Planes, trains and limozines,
So what? What does it mean?
We’re burning down like Mercury,
God bless the Killer Queen.

This time the singer isn’t Peter, but a fellow with a mohawk called Mike Stone.  This same Mike Stone would later end up in a band called Queensryche.  And if anything was worse than Peter’s shrieking on track one, it’s Mike Stone’s singing on track two.  And the song sucks, too.

“Good Times”, an electric ballad with a soulful vocal from Peter, is pretty good.  It has the vibe of something that would have fit onto Peter’s 1978 solo album, without the schlock.  OK, one good song.  At least there’s one.
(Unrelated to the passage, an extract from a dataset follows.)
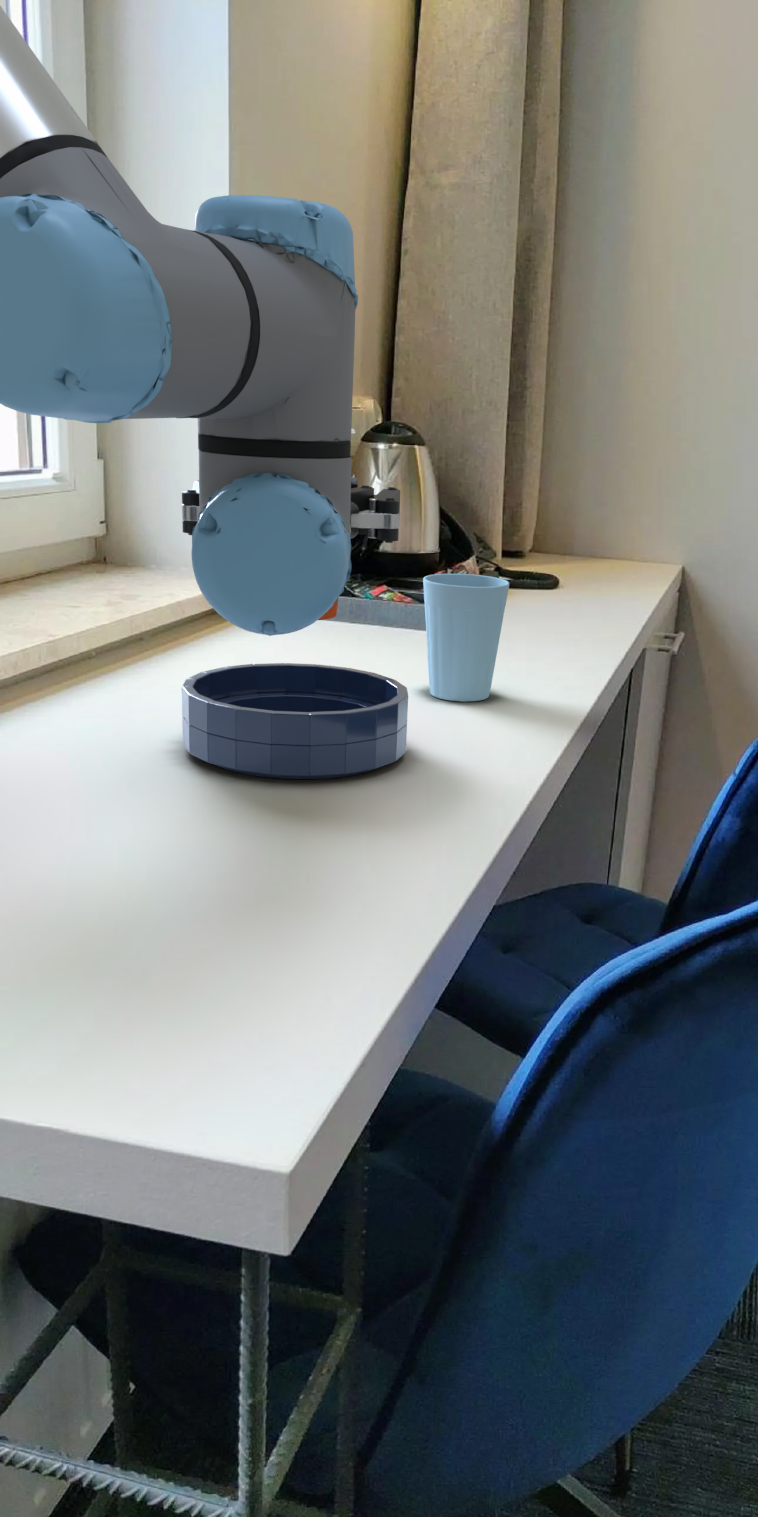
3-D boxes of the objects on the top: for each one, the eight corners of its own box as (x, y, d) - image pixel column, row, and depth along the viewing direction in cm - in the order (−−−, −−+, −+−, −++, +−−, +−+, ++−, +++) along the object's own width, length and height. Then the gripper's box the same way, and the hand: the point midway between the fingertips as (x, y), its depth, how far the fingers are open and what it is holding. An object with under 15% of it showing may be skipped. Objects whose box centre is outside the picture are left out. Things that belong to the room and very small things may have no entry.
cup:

But then Mike Stone rears his ugly mohawk again, on a song called “What You’re Doing”.  No, not the Rush tune.  It’s not a bad song, but Stone’s truly awful singing renders it unlistenable.  Finally, Peter saves this drowning EP with an acoustic remake of “Beth”.  It must be remembered that up to this point, an acoustic version of “Beth” had never been released.  It was presented that way in the Kiss Meets the Phantom of the Park movie, but until this EP, you couldn’t buy it like that.  So this is cool, and slightly different from the version that later ended up on the Cat #1 album.

I have no doubt this is very rare today, and I’ve never seen another copy.  If you can find it, great.  But you may not need to listen to it.